I had come to visit Murree’s Old Cemetery.  Murree, a town some forty miles from Islamabad, flourished when the soldiers and administrators of the British Raj realised that spending the summer months in the verdant foothills of the Himalayas was preferable to sweating it out on the plains of the Punjab.  Every summer, as the sun soared in the Indian sky and the mercury rose ominously, the British would flee, trailing up into the hills like animals fleeing from a brushfire.  Here they would remain for the worst of the summer heat.  Here they built hotels and cottages, here they danced, here they came to recuperate from injuries sustained on the battlefields of the empire.

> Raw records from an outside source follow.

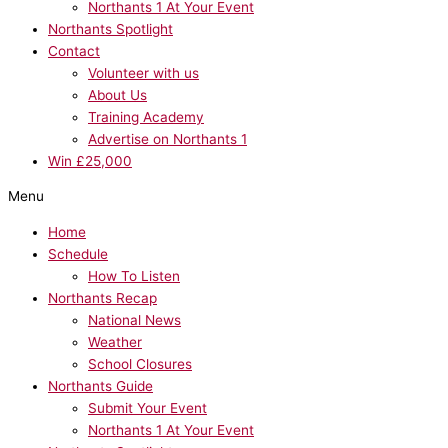
Northants 1 At Your Event
Northants Spotlight
Contact
Volunteer with us
About Us
Training Academy
Advertise on Northants 1
Win £25,000
Menu
Home
Schedule
How To Listen
Northants Recap
National News
Weather
School Closures
Northants Guide
Submit Your Event
Northants 1 At Your Event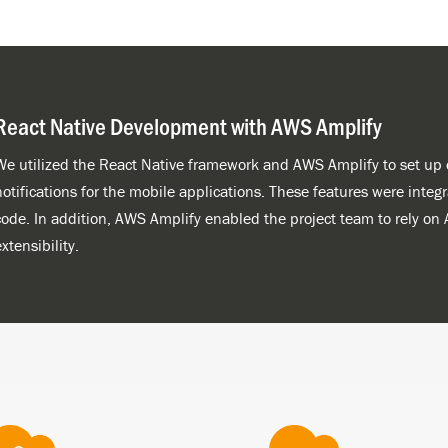
React Native Development with AWS Amplify
We utilized the React Native framework and AWS Amplify to set up d
notifications for the mobile applications. These features were integ
code. In addition, AWS Amplify enabled the project team to rely on 
xtensibility.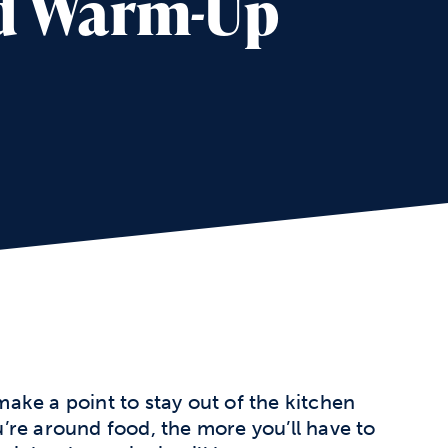
nd Warm-Up
ake a point to stay out of the kitchen
’re around food, the more you’ll have to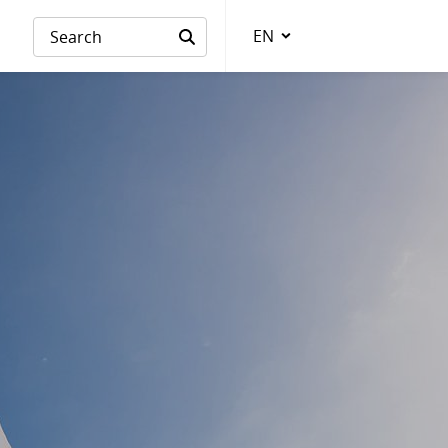
EN
Language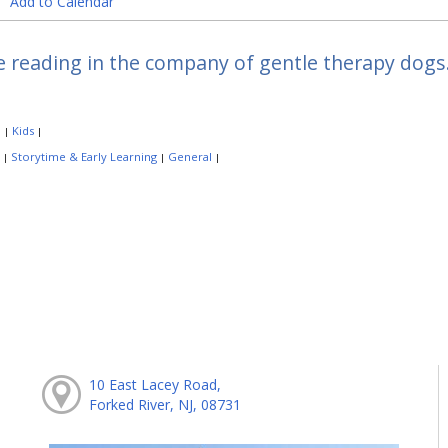
Add to Calendar
e reading in the company of gentle therapy dogs.
:
Kids
|
|
:
Storytime & Early Learning
General
|
|
|
10 East Lacey Road,
Forked River, NJ, 08731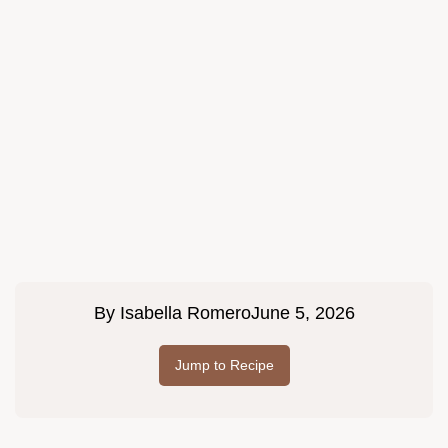
By
Isabella Romero
June 5, 2026
Jump to Recipe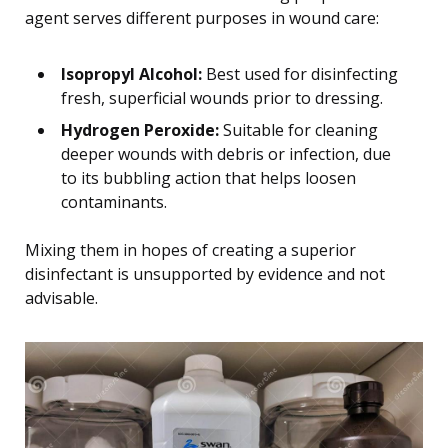
agent serves different purposes in wound care:
Isopropyl Alcohol:
Best used for disinfecting
fresh, superficial wounds prior to dressing.
Hydrogen Peroxide:
Suitable for cleaning
deeper wounds with debris or infection, due
to its bubbling action that helps loosen
contaminants.
Mixing them in hopes of creating a superior
disinfectant is unsupported by evidence and not
advisable.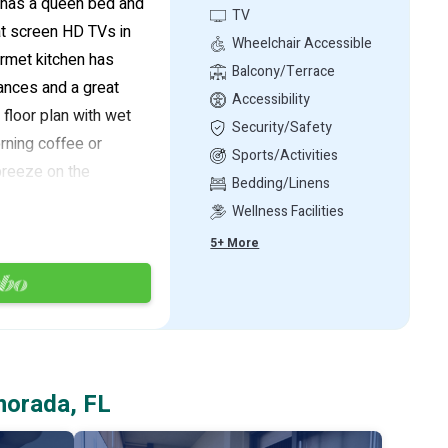
 has a queen bed and
TV
at screen HD TVs in
Wheelchair Accessible
rmet kitchen has
Balcony/Terrace
iances and a great
Accessibility
floor plan with wet
Security/Safety
rning coffee or
Sports/Activities
breeze on the
Bedding/Linens
This unit is the
Wellness Facilities
ssionally decorated
5+ More
ped with a full
e of a 50-foot boat
ontrol depth. The
t your boat slip.
 ocean access via
morada, FL
h cleaning stations,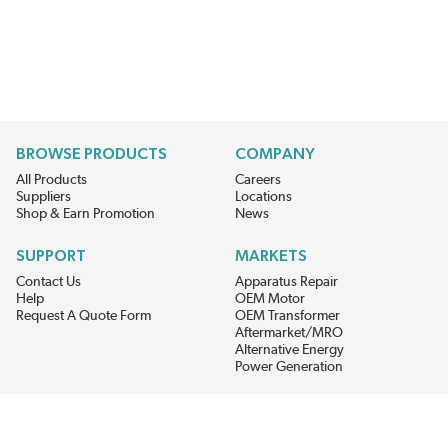
BROWSE PRODUCTS
COMPANY
All Products
Careers
Suppliers
Locations
Shop & Earn Promotion
News
SUPPORT
MARKETS
Contact Us
Apparatus Repair
Help
OEM Motor
Request A Quote Form
OEM Transformer
Aftermarket/MRO
Alternative Energy
Power Generation
STAY AHEAD ON MATERIALS AND AVAILABILITY
Get updates on product availability, pricing changes, and quick access to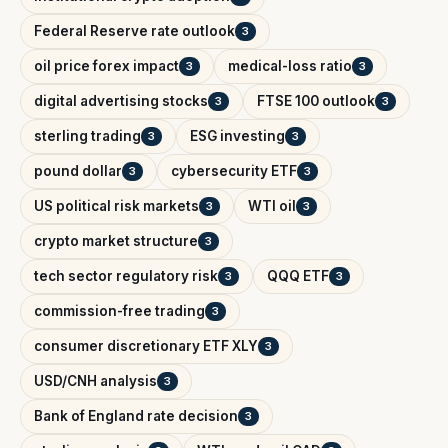
Federal Reserve rate outlook
3
oil price forex impact
medical-loss ratio
3
3
digital advertising stocks
FTSE 100 outlook
3
3
sterling trading
ESG investing
3
3
pound dollar
cybersecurity ETF
3
3
US political risk markets
WTI oil
3
3
crypto market structure
3
tech sector regulatory risk
QQQ ETF
3
3
commission-free trading
3
consumer discretionary ETF XLY
3
USD/CNH analysis
3
Bank of England rate decision
3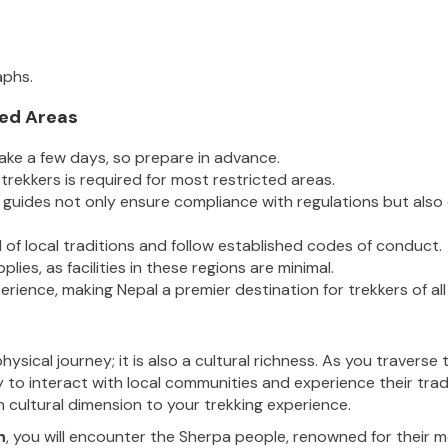
aphs.
ted Areas
take a few days, so prepare in advance.
trekkers is required for most restricted areas.
d guides not only ensure compliance with regulations but also
l of local traditions and follow established codes of conduct.
lies, as facilities in these regions are minimal.
rience, making Nepal a premier destination for trekkers of all i
hysical journey; it is also a cultural richness. As you travers
 to interact with local communities and experience their trad
h cultural dimension to your trekking experience.
n
, you will encounter the Sherpa people, renowned for their m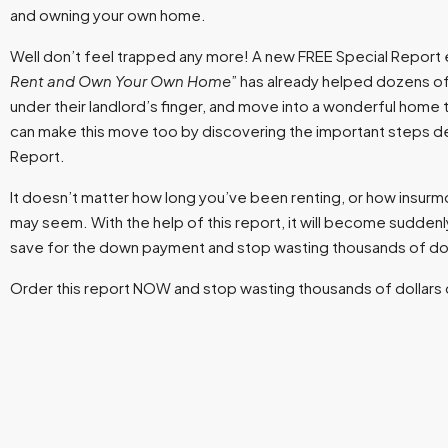
and owning your own home.
Well don’t feel trapped any more! A new FREE Special Report e
Rent and Own Your Own Home
” has already helped dozens of
under their landlord’s finger, and move into a wonderful home th
can make this move too by discovering the important steps det
Report.
It doesn’t matter how long you’ve been renting, or how insurmou
may seem. With the help of this report, it will become suddenly
save for the down payment and stop wasting thousands of doll
Order this report NOW and stop wasting thousands of dollars 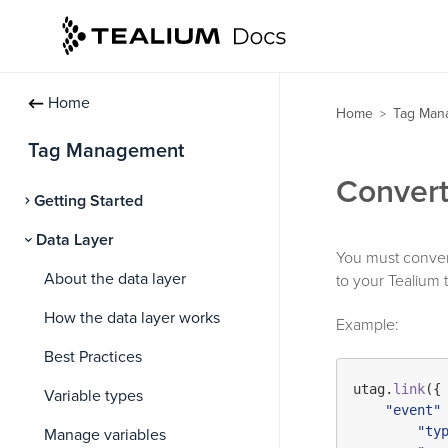
Home
Home
Tag Man
>
Tag Management
Convert
Getting Started
Data Layer
You must convert 
About the data layer
to your Tealium t
How the data layer works
Example:
Best Practices
utag.
link
({

Variable types
"event"
 
"ty
Manage variables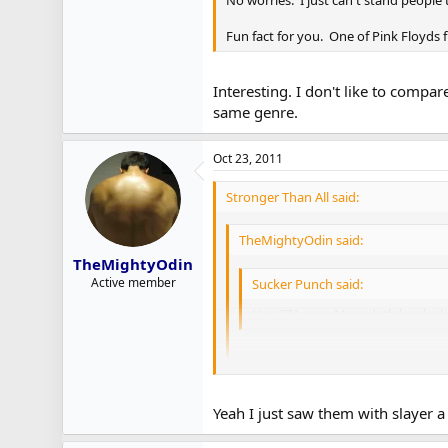
No worries. I just can't stand people
Fun fact for you. One of Pink Floyds 
Interesting. I don't like to compar
same genre.
Oct 23, 2011
Stronger Than All said:
TheMightyOdin said:
TheMightyOdin
Active member
Sucker Punch said:
Hey STA, new Megadeth has leake
Megadeth is still making new albu
Yeah I just saw them with slayer a 
Yes they are. Not sure what the futur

And here they died.  The cemetery tells their tales well enough.  Rows of graves, some plain, others ornate, some crowned with crosses which seem incongruous in what has now become the Islamic Republic of Pakistan, tell of the generations of British imperialists who died here, so far from home.  Some graves are those of soldiers – “In Memory of Lt. David Albert Beere”, “Pte. R. F Theobald” – others of administrators – “Charles Arthur Sharpe, scholar of King’s College Cambridge and Engineer in the Public Works Department of India” – while others are painfully personal, such as the grave of one Violet Rose Ward who died aged 30 leaving a husband and both her parents, or that of young Heather June Finnegan who died in 1945, aged 7.  The cemeteries of Murree – there are several – testify to the diversity of the British Raj.  All of society was here, from babies to grandparents, brilliant young scholars to hoary old veterans of the Afghan Wars, and when they died they were buried in traditional Anglican cemeteries, a last taste of home in a distant land.

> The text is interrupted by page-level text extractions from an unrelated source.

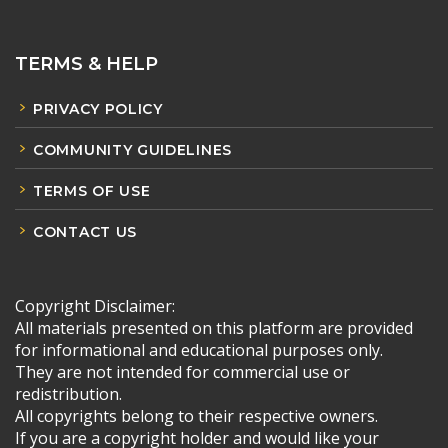
TERMS & HELP
PRIVACY POLICY
COMMUNITY GUIDELINES
TERMS OF USE
CONTACT US
Copyright Disclaimer:
All materials presented on this platform are provided
for informational and educational purposes only.
They are not intended for commercial use or
redistribution.
All copyrights belong to their respective owners.
If you are a copyright holder and would like your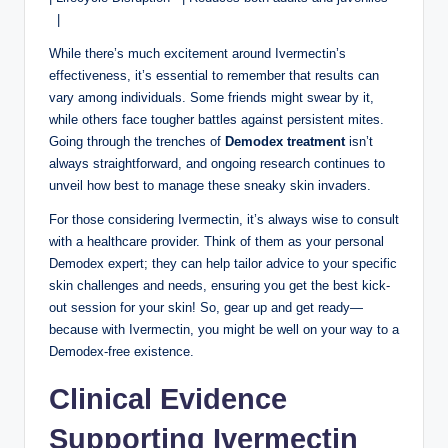
⁣ ⁤ |
While there’s much excitement around⁤ Ivermectin’s
effectiveness, it’s essential to ​remember that results can
vary among ⁤individuals. Some friends might swear ​by it,
while others face tougher battles⁢ against persistent ⁤mites.
Going through the trenches of
Demodex ⁢treatment
isn’t
⁢always straightforward, and ongoing research continues to
unveil how⁣ best ⁣to ​manage these sneaky skin invaders.⁣
For those considering Ivermectin, it’s ​always wise to⁢ consult
with⁢ a healthcare provider. Think of them as your ⁢personal
Demodex expert; they ‍can help tailor‍ advice ​to your specific
skin challenges and needs, ensuring you get the​ best‌ kick-
out session⁢ for ‍your skin! So, ‍gear up and get ready—
because with Ivermectin, you might⁢ be well on your way to a
Demodex-free existence.
Clinical Evidence
Supporting Ivermectin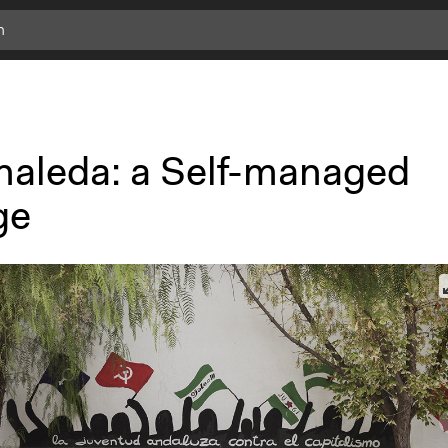
naleda: a Self-managed
ge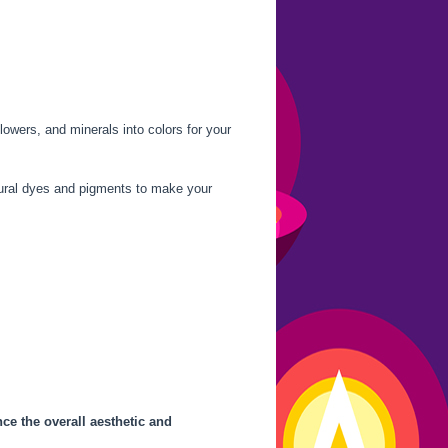
lowers, and minerals into colors for your
tural dyes and pigments to make your
ce the overall aesthetic and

The Old Cemetery is overgrown now.  Many of the graves are broken, their headstones toppled by tree roots, while goats crop the grass and leave their droppings on the decaying slabs of marble.  It is neglected, ignored by the seething masses that throng the bazaar outside.  It is a poignant place, full of memory, a corner of a foreign field that is, somehow, England.  We pushed the gate open, let it creak shut behind us, and walked back to our car as a squadron of emerald parakeets careered overhead, the sound of their screeching echoing around the valley.